Hi @blau! From the demux.qzv you posted for mock-13, it looks like the reverse reads are pretty poor quality across the length of the sequences. My guess is that many of the reverse reads are being discarded during the denoising step, and there's not much left over to merge.

You might try the following:

Process only the mock-13 forward reads and see how many sequences are discarded. @Nicholas_Bokulich has analyzed mock-13 forward-reads only with DADA2 and obtained reasonable results.
The first several positions in the mock-13 sequences are also low quality. You could try trimming off the first several positions from the forward and reverse reads using --p-trim-left-f and --p-trim-left-r. For example, you might try trimming the first 12 positions of the forward reads, and the first 5 positions of the reverse reads.
I think that sequencing artifacts have already been removed from the mock-13 reads.
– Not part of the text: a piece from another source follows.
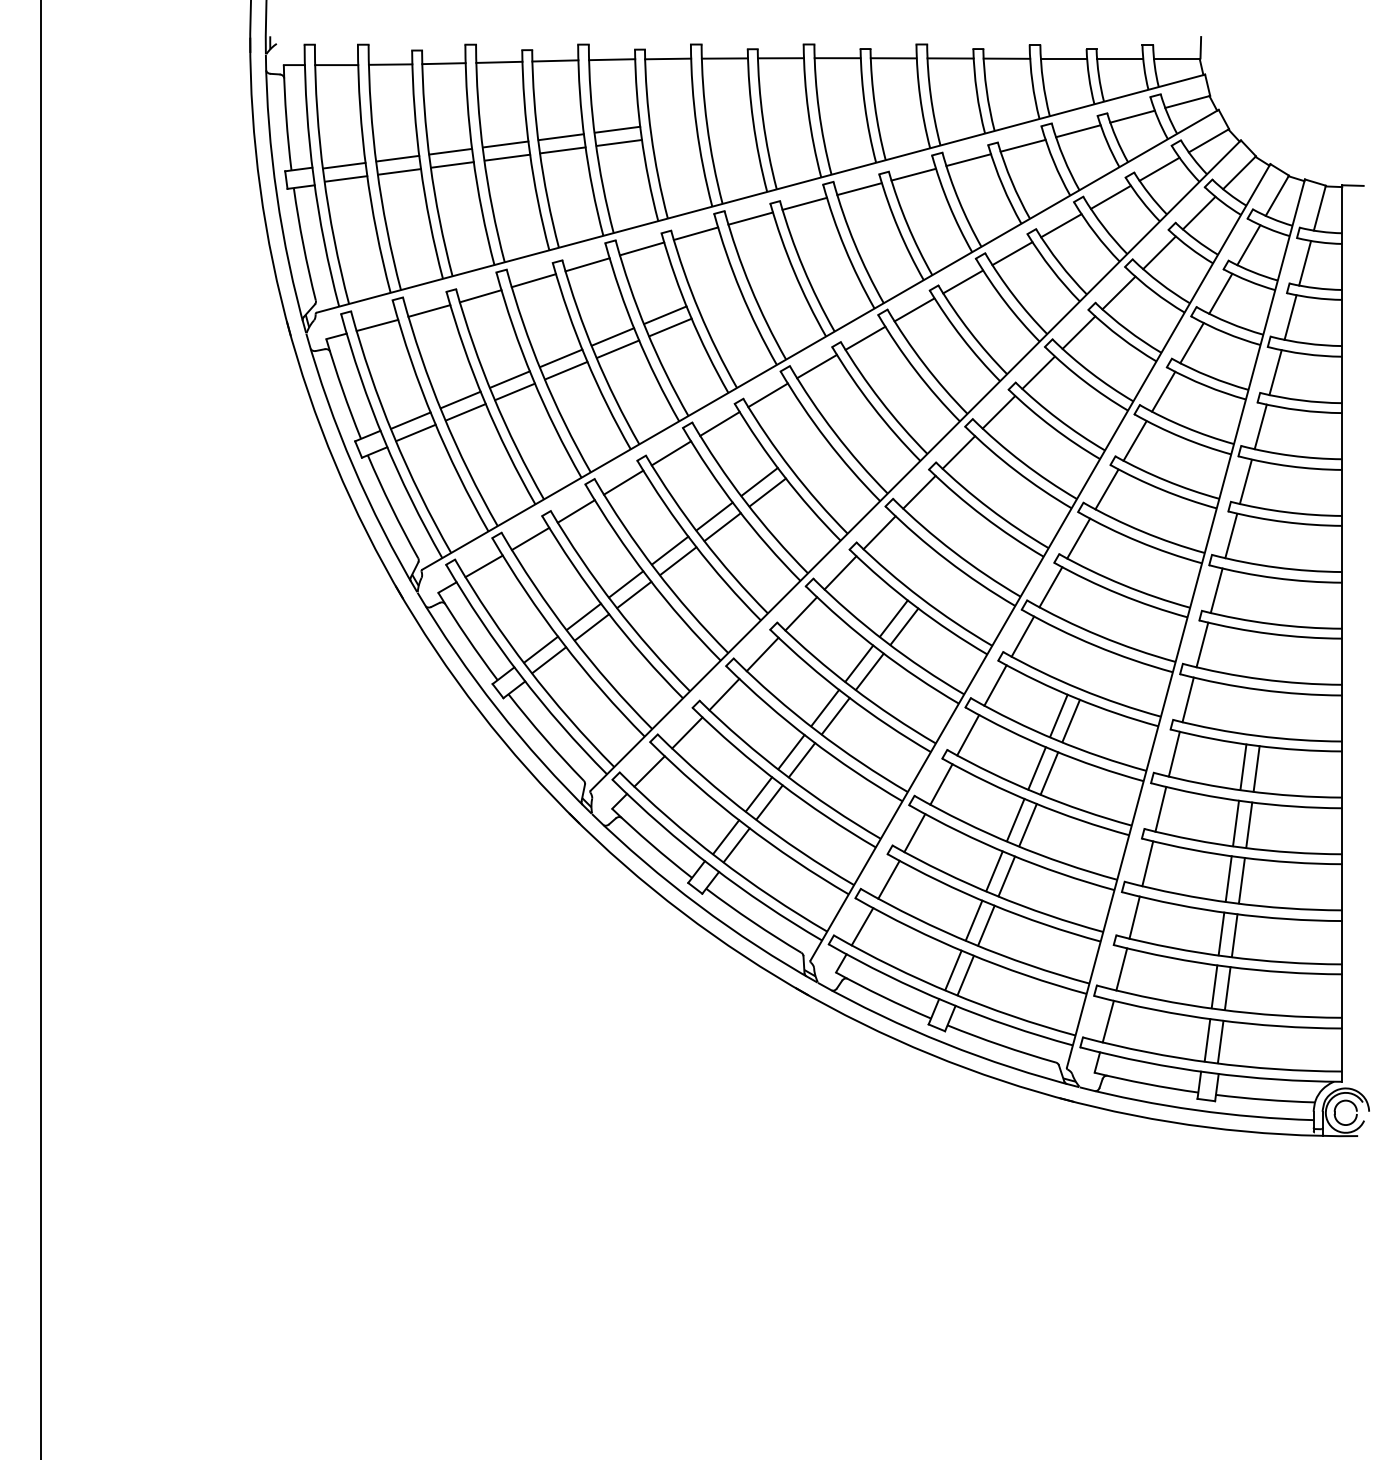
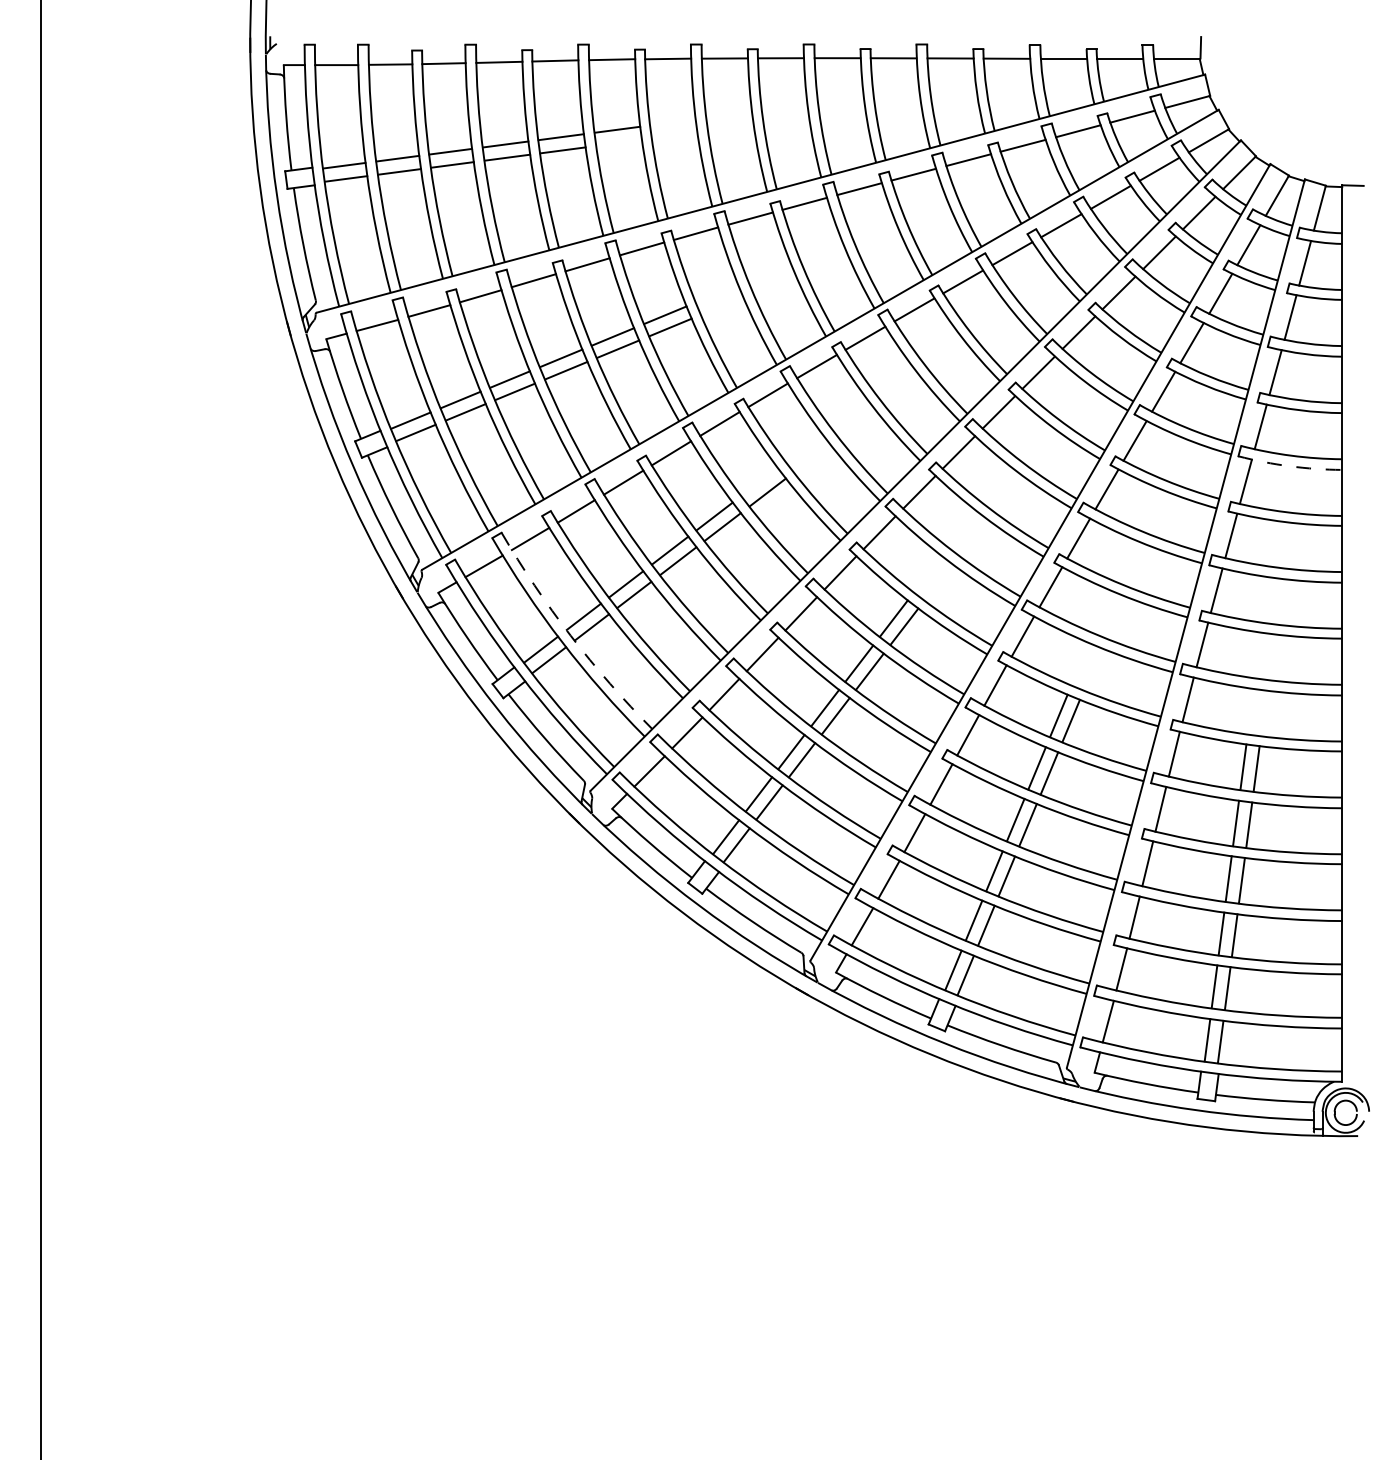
line at (618, 142): present -> none
arc at (1289, 466): solid -> dashed
line at (759, 481): present -> none
arc at (570, 635): solid -> dashed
When you're processing your own data, make sure that all sequencing artifacts (e.g. adapters, primers, barcodes) have been removed from the sequences before processing with DADA2.
The DADA2 functionality available in qiime2 assumes you have amplicon data and that it's produced by an Illumina platform (i.e. for the error model DADA2 builds). mock-13 fits these requirements but you'll want to verify that with your own data set.
If you have ITS data, you may need to trim off the reverse primers from the forward reads if they're present (in addition to the other sequencing artifacts mentioned above).

Let us know how it goes! Sorry to not have a more clear/straightforward answer for you

Thanks @ebolyen and @Nicholas_Bokulich for these suggestions!